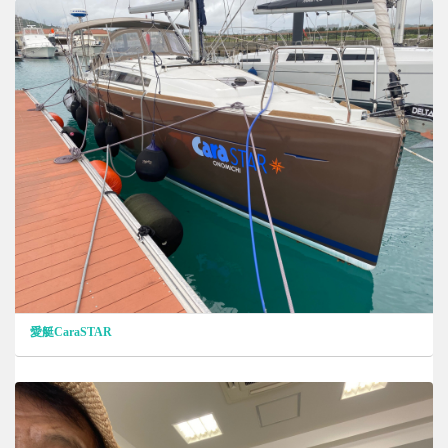
愛艇CaraSTAR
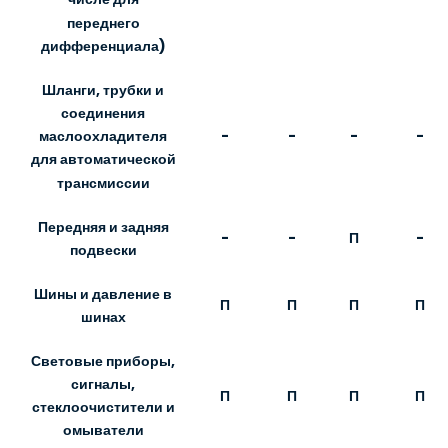
переднего
дифференциала)
Шланги, трубки и
соединения
-
-
-
-
маслоохладителя
для автоматической
трансмиссии
Передняя и задняя
-
-
П
-
подвески
Шины и давление в
П
П
П
П
шинах
Световые приборы,
сигналы,
П
П
П
П
стеклоочистители и
омыватели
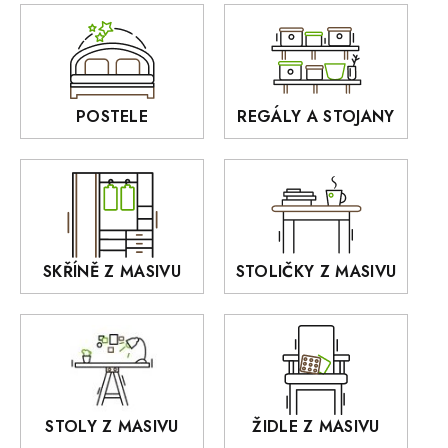
AUSTIN
Sedací soupravy
BORA
Interiérové osvětlení
BELLUNO Elegante
Rošty z masivu
POSTELE
REGÁLY A STOJANY
GIALO
Akce
DEJA
OLD STYLE
KANSAS
RETRO
SKŘÍNĚ Z MASIVU
STOLIČKY Z MASIVU
MONET
Praděd
OSLO
AROZZE
STOLY Z MASIVU
ŽIDLE Z MASIVU
MODERN loft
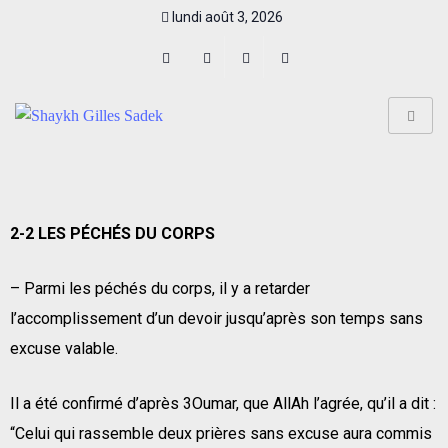
lundi août 3, 2026
2-2 LES PÉCHÉS DU CORPS
– Parmi les péchés du corps, il y a retarder
l’accomplissement d’un devoir jusqu’après son temps sans
excuse valable.
Il a été confirmé d’après 3Oumar, que AllAh l’agrée, qu’il a dit :
“Celui qui rassemble deux prières sans excuse aura commis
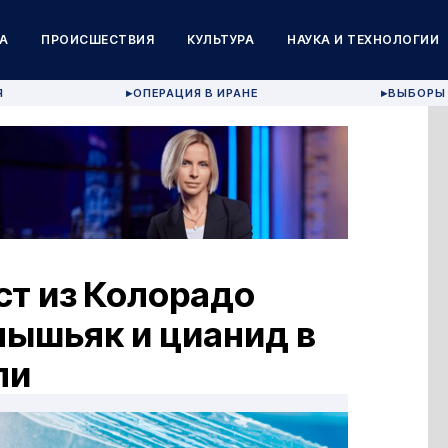
А
ПРОИСШЕСТВИЯ
КУЛЬТУРА
НАУКА И ТЕХНОЛОГИИ
Я
ОПЕРАЦИЯ В ИРАНЕ
ВЫБОРЫ 
▶
▶
ст из Колорадо
мышьяк и цианид в
ли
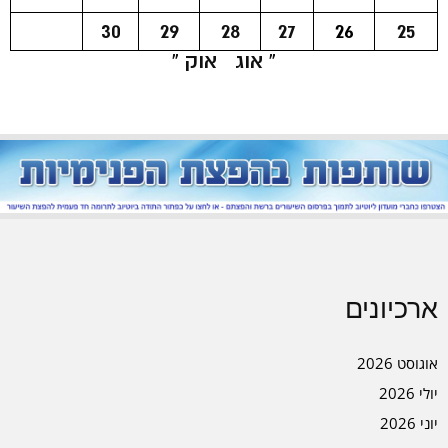
30
29
28
27
26
25
« אוג
אוק »
ארכיונים
אוגוסט 2026
יולי 2026
יוני 2026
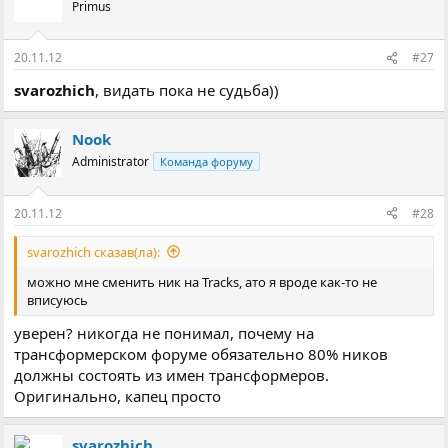
Primus
20.11.12
#27
svarozhich
, видать пока не судьба))
Nook
Administrator
Команда форуму
20.11.12
#28
svarozhich сказав(ла):
можно мне сменить ник на Tracks, ато я вроде как-то не
вписуюсь
уверен? никогда не понимал, почему на
трансформерском форуме обязательно 80% ников
должны состоять из имен трансформеров.
Оригинально, капец просто
svarozhich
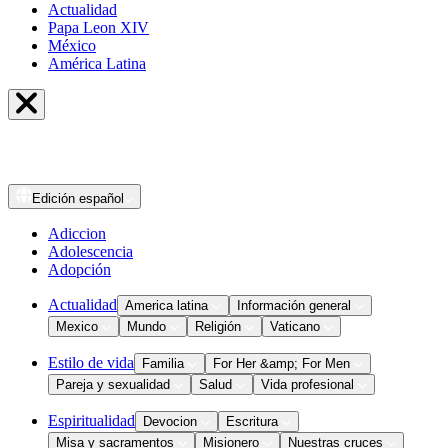
Actualidad
Papa Leon XIV
México
América Latina
Edición
español
Adiccion
Adolescencia
Adopción
Actualidad
America latina
Información general
Mexico
Mundo
Religión
Vaticano
Estilo de vida
Familia
For Her &amp; For Men
Pareja y sexualidad
Salud
Vida profesional
Espiritualidad
Devocion
Escritura
Misa y sacramentos
Misionero
Nuestras cruces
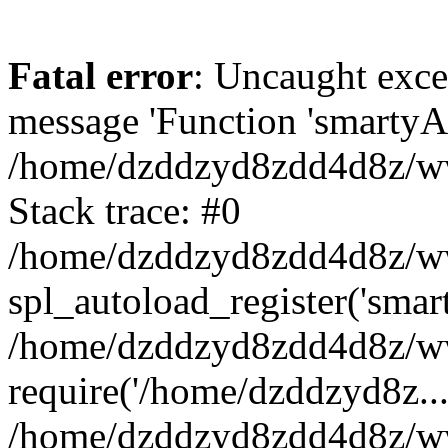
Fatal error
: Uncaught exce
message 'Function 'smartyAu
/home/dzddzyd8zdd4d8z/www
Stack trace: #0
/home/dzddzyd8zdd4d8z/www
spl_autoload_register('smar
/home/dzddzyd8zdd4d8z/www
require('/home/dzddzyd8z...
/home/dzddzyd8zdd4d8z/ww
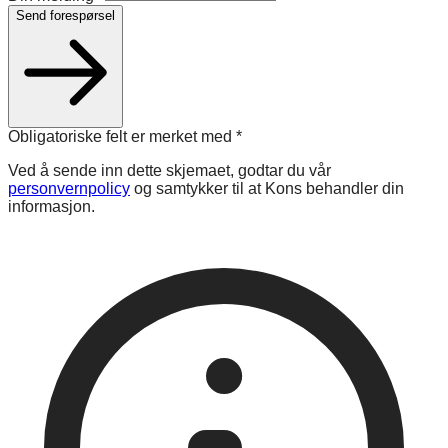
Send forespørsel
Obligatoriske felt er merket med
*
Ved å sende inn dette skjemaet, godtar du vår
personvernpolicy
og samtykker til at Kons behandler din
informasjon.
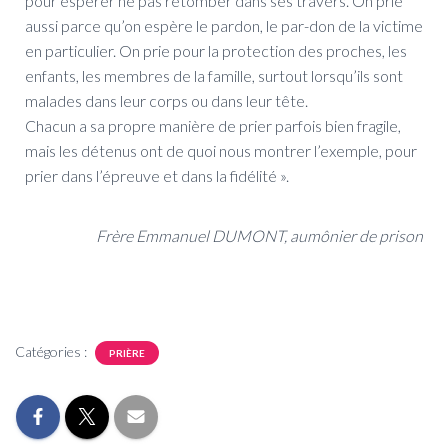
pour espérer ne pas retomber dans ses travers. On prie
aussi parce qu’on espère le pardon, le par-don de la victime
en particulier. On prie pour la protection des proches, les
enfants, les membres de la famille, surtout lorsqu’ils sont
malades dans leur corps ou dans leur tête.
Chacun a sa propre manière de prier parfois bien fragile,
mais les détenus ont de quoi nous montrer l’exemple, pour
prier dans l’épreuve et dans la fidélité ».
Frère Emmanuel DUMONT, aumônier de prison
Catégories :
PRIÈRE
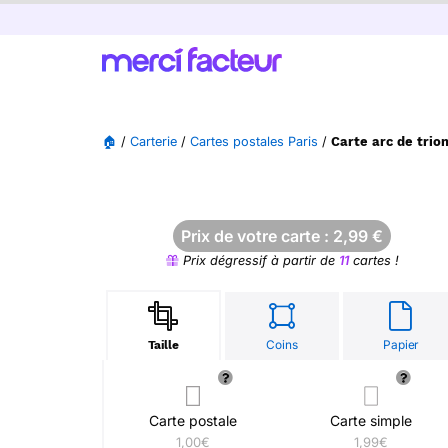
🏠
/
Carterie
/
Cartes postales Paris
/
Carte arc de trio
Prix de votre carte :
2,99
€
Prix dégressif à partir de
11
cartes !
Coins
Papier
Taille
Carte postale
Carte simple
1,00€
1,99€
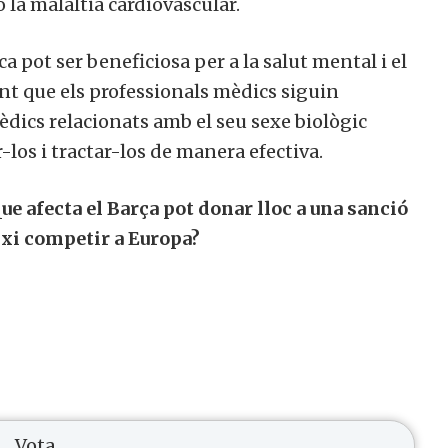
o la malaltia cardiovascular.
a pot ser beneficiosa per a la salut mental i el
nt que els professionals mèdics siguin
dics relacionats amb el seu sexe biològic
-los i tractar-los de manera efectiva.
ue afecta el Barça pot donar lloc a una sanció
ixi competir a Europa?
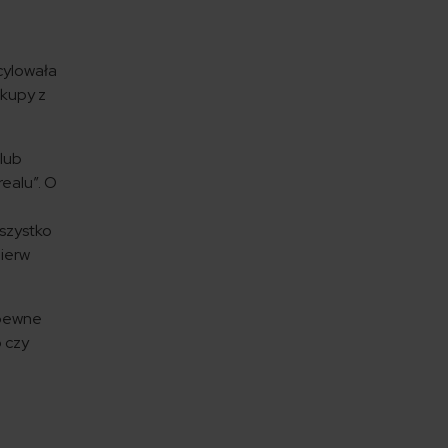
cylowała
akupy z
lub
realu”. O
wszystko
ierw
 pewne
 czy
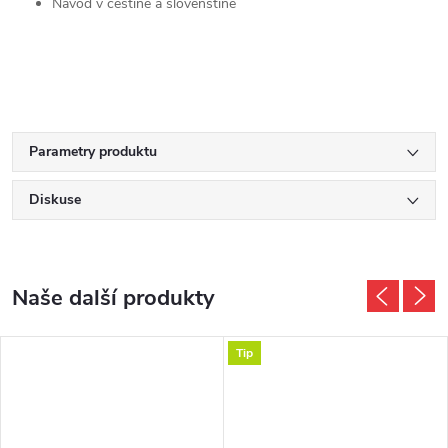
Návod v češtině a slovenštině
Parametry produktu
Diskuse
Naše další produkty
Tip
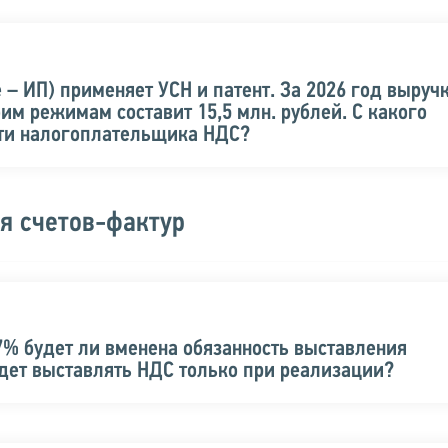
 ИП) применяет УСН и патент. За 2026 год выручк
боим режимам составит 15,5 млн. рублей. С какого
сти налогоплательщика НДС?
я счетов-фактур
7% будет ли вменена обязанность выставления
дет выставлять НДС только при реализации?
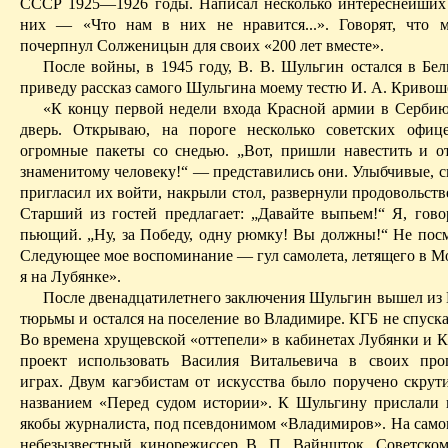
СССР 1925—1926 годы. Написал несколько интереснейших 
них — «Что нам в них не нравится...». Говорят, что 
почерпнул Солженицын для своих «200 лет вместе».
После войны, в 1945 году, В. В. Шульгин остался в Бел
приведу рассказ самого Шульгина моему тестю И. А. Кривош
«К концу первой недели входа Красной армии в Сербию
дверь. Открываю, на пороге несколько советских офиц
огромные пакеты со
снедью
. „Вот, пришли навестить и о
знаменитому человеку!“ — представились они. Улыбчивые, с
пригласил их войти, накрыли стол, развернули продовольст
Старший
из гостей предлагает: „Давайте выпьем!“ Я, гово
пьющий. „Ну, за Победу, одну рюмку! Вы должны!“ Не посме
Следующее мое воспоминание — гул самолета, летящего в Мо
я на Лубянке».
После двенадцатилетнего заключения Шульгин вышел из
тюрьмы и остался на поселение во Владимире. КГБ не спускал
Во времена хрущевской «оттепели» в кабинетах Лубянки и К
проект использовать Василия Витальевича в своих про
играх. Двум
кагэбистам
от искусства было поручено скрут
названием «Перед судом истории». К Шульгину прислали 
якобы журналиста, под псевдонимом «Владимиров». На самом
небезызвестный кинорежиссер В. П. Вайншток. Советско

• **What needs to be done**: Every entry must be transcribed exactly. Pictures do not belong in the copy.

• **Response box**:
愛艇CaraSTAR
переднего
дифференциала)
Шланги, трубки и
соединения
-
-
-
-
маслоохладителя
для автоматической
трансмиссии
Передняя и задняя
-
-
П
-
подвески
Шины и давление в
П
П
П
П
шинах
Световые приборы,
сигналы,
П
П
П
П
стеклоочистители и
омыватели
AUSTIN
Sedací soupravy
BORA
Interiérové osvětlení
BELLUNO Elegante
Rošty z masivu
POSTELE
REGÁLY A STOJANY
GIALO
Akce
DEJA
OLD STYLE
KANSAS
RETRO
SKŘÍNĚ Z MASIVU
STOLIČKY Z MASIVU
MONET
Praděd
OSLO
AROZZE
STOLY Z MASIVU
ŽIDLE Z MASIVU
MODERN loft
lundi août 3, 2026
2-2 LES PÉCHÉS DU CORPS
– Parmi les péchés du corps, il y a retarder
l’accomplissement d’un devoir jusqu’après son temps sans
excuse valable.
Il a été confirmé d’après 3Oumar, que AllAh l’agrée, qu’il a dit :
“Celui qui rassemble deux prières sans excuse aura commis
А
ПРОИСШЕСТВИЯ
КУЛЬТУРА
НАУКА И ТЕХНОЛОГИИ
Я
ОПЕРАЦИЯ В ИРАНЕ
ВЫБОРЫ 
▶
▶
ст из Колорадо
мышьяк и цианид в
ли
30
29
28
27
26
25
« אוג
אוק »
ארכיונים
אוגוסט 2026
יולי 2026
יוני 2026
Primus
20.11.12
#27
svarozhich
, видать пока не судьба))
Nook
Administrator
Команда форуму
20.11.12
#28
svarozhich сказав(ла):
можно мне сменить ник на Tracks, ато я вроде как-то не
вписуюсь
уверен? никогда не понимал, почему на
трансформерском форуме обязательно 80% ников
должны состоять из имен трансформеров.
Оригинально, капец просто
svarozhich
Actualidad
Papa Leon XIV
México
América Latina
Edición
español
Adiccion
Adolescencia
Adopción
Actualidad
America latina
Información general
Mexico
Mundo
Religión
Vaticano
Estilo de vida
Familia
For Her &amp; For Men
Pareja y sexualidad
Salud
Vida profesional
Espiritualidad
Devocion
Escritura
Misa y sacramentos
Misionero
Nuestras cruces
Fatal error
: Uncaught exce
message 'Function 'smartyAu
/home/dzddzyd8zdd4d8z/www
Stack trace: #0
/home/dzddzyd8zdd4d8z/www
spl_autoload_register('smar
/home/dzddzyd8zdd4d8z/www
require('/home/dzddzyd8z...
/home/dzddzyd8zdd4d8z/ww
Send forespørsel
Obligatoriske felt er merket med
*
Ved å sende inn dette skjemaet, godtar du vår
personvernpolicy
og samtykker til at Kons behandler din
informasjon.
pour espérer ne pas retomber dans ses travers. On prie
aussi parce qu’on espère le pardon, le par-don de la victime
en particulier. On prie pour la protection des proches, les
enfants, les membres de la famille, surtout lorsqu’ils sont
malades dans leur corps ou dans leur tête.
Chacun a sa propre manière de prier parfois bien fragile,
mais les détenus ont de quoi nous montrer l’exemple, pour
prier dans l’épreuve et dans la fidélité ».
Frère Emmanuel DUMONT, aumônier de prison
Catégories :
PRIÈRE
🏠
/
Carterie
/
Cartes postales Paris
/
Carte arc de trio
Prix de votre carte :
2,99
€
Prix dégressif à partir de
11
cartes !
Coins
Papier
Taille
Carte postale
Carte simple
1,00€
1,99€
o la malaltia cardiovascular.
a pot ser beneficiosa per a la salut mental i el
nt que els professionals mèdics siguin
dics relacionats amb el seu sexe biològic
-los i tractar-los de manera efectiva.
ue afecta el Barça pot donar lloc a una sanció
ixi competir a Europa?
cylowała
akupy z
lub
realu”. O
wszystko
ierw
 pewne
 czy
Návod v češtině a slovenštině
Parametry produktu
Diskuse
Naše další produkty
Tip
 ИП) применяет УСН и патент. За 2026 год выручк
боим режимам составит 15,5 млн. рублей. С какого
сти налогоплательщика НДС?
я счетов-фактур
7% будет ли вменена обязанность выставления
дет выставлять НДС только при реализации?
СССР 1925—1926 годы. Написал несколько интереснейших 
них — «Что нам в них не нравится...». Говорят, что 
почерпнул Солженицын для своих «200 лет вместе».
После войны, в 1945 году, В. В. Шульгин остался в Бел
приведу рассказ самого Шульгина моему тестю И. А. Кривош
«К концу первой недели входа Красной армии в Сербию
дверь. Открываю, на пороге несколько советских офиц
огромные пакеты со
снедью
. „Вот, пришли навестить и о
знаменитому человеку!“ — представились они. Улыбчивые, с
пригласил их войти, накрыли стол, развернули продовольст
Старший
из гостей предлагает: „Давайте выпьем!“ Я, гово
пьющий. „Ну, за Победу, одну рюмку! Вы должны!“ Не посме
Следующее мое воспоминание — гул самолета, летящего в Мо
я на Лубянке».
После двенадцатилетнего заключения Шульгин вышел из
тюрьмы и остался на поселение во Владимире. КГБ не спускал
Во времена хрущевской «оттепели» в кабинетах Лубянки и К
проект использовать Василия Витальевича в своих про
играх. Двум
кагэбистам
от искусства было поручено скрут
названием «Перед судом истории». К Шульгину прислали 
якобы журналиста, под псевдонимом «Владимиров». На самом
небезызвестный кинорежиссер В. П. Вайншток. Советско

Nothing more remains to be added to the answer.